Source passage -

Reflections from my Churchill Fellowship trip to Australia: Part 1
A week ago, I landed back in the UK following my amazing 6-week Churchill Fellowship trip to Australia – without doubt the most incredible experience of my life! My travels took me to Brisbane, out to the Great Barrier Reef, down to Sydney, and on to Melbourne. I visited 23 different organisations involved in the field of youth mental health, which included meetings with over a hundred individuals – both those managing and delivering services, as well as young consumers* of those services. In addition to the work aspect of my trip, I filled every minute of my spare time seeing and doing as much as I could, and … oh my … have I seen and done some stuff!
Since I got back, the combination of jet lag, a general tiredness from the full-on-ness of my trip, switching from the long hot sunny days of an Australian spring to the cold and dark of a British winter, and being thrown back into life and all that brings, have left me feeling pretty flat. OK, a bit more than flat … more completely floored! My brain is still buzzing from all I learned and experienced, both professionally and personally, but when you’re immediately confronted by the failings of our mental health services here in the UK, it’s hard to hold on to the hope, to the inspiration, and to the belief that the learning from my Fellowship can really make a difference.
And for so many reasons, I really, really, REALLY want it to make a difference.

Task brief -
Answer these from the Churchill Fellowship trip post:
1. How many weeks did the trip to Australia last?
2. How many different organizations were visited during the trip?
3. What season was it in Australia during the trip?

Source information -
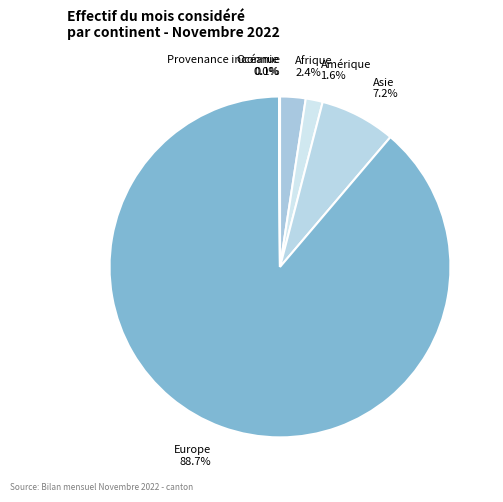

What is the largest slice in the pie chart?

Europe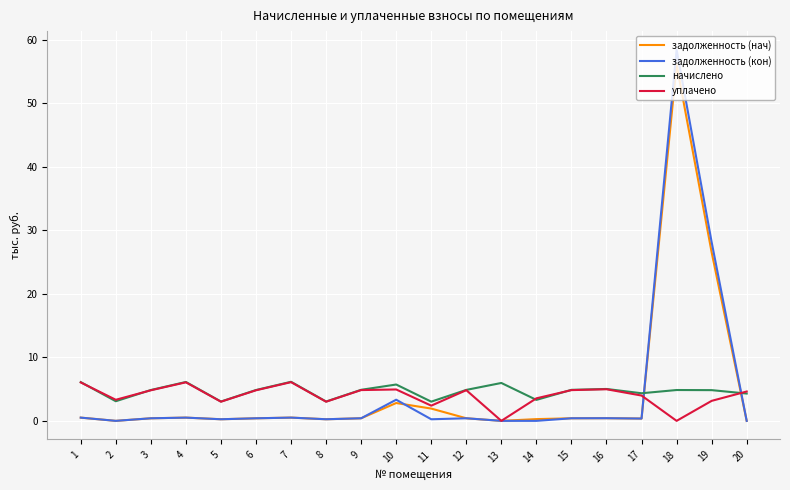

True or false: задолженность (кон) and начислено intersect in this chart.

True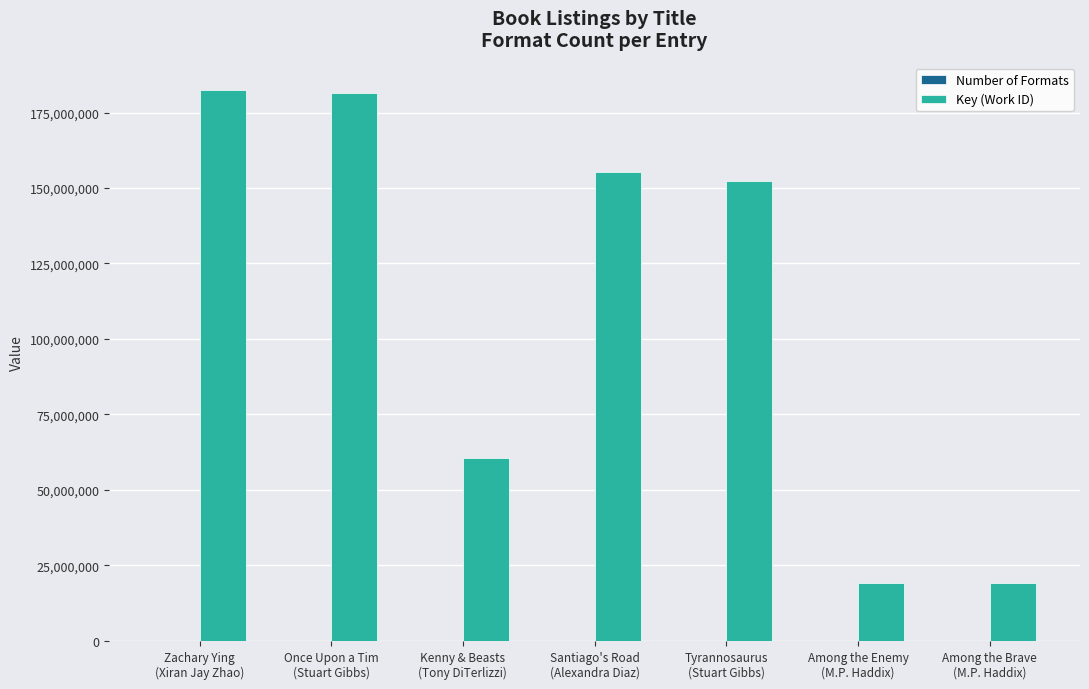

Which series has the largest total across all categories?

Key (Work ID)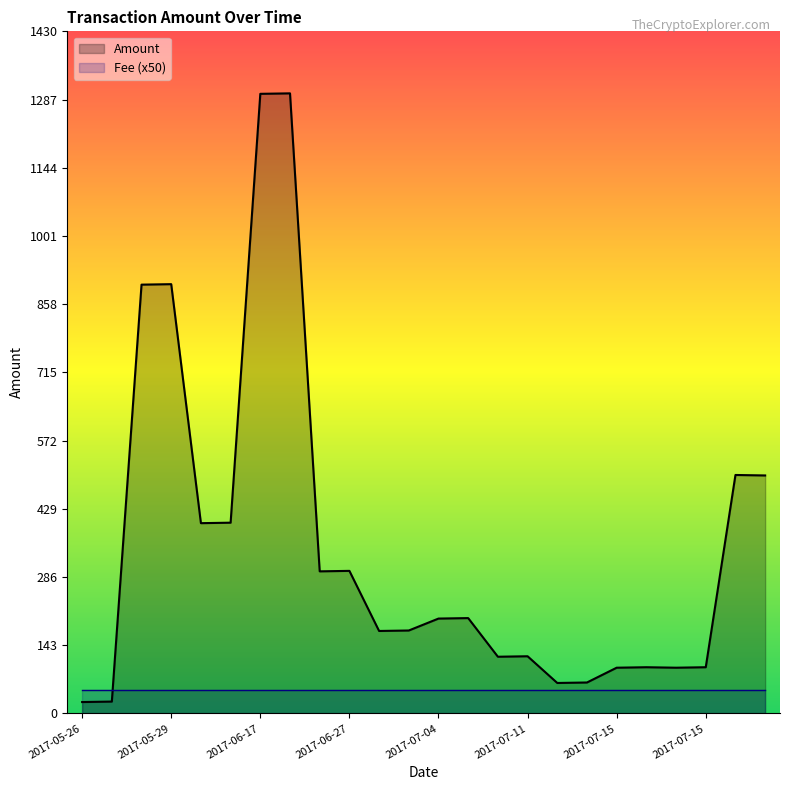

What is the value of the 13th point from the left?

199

Your response -
1. 6 weeks
2. 23
3. Spring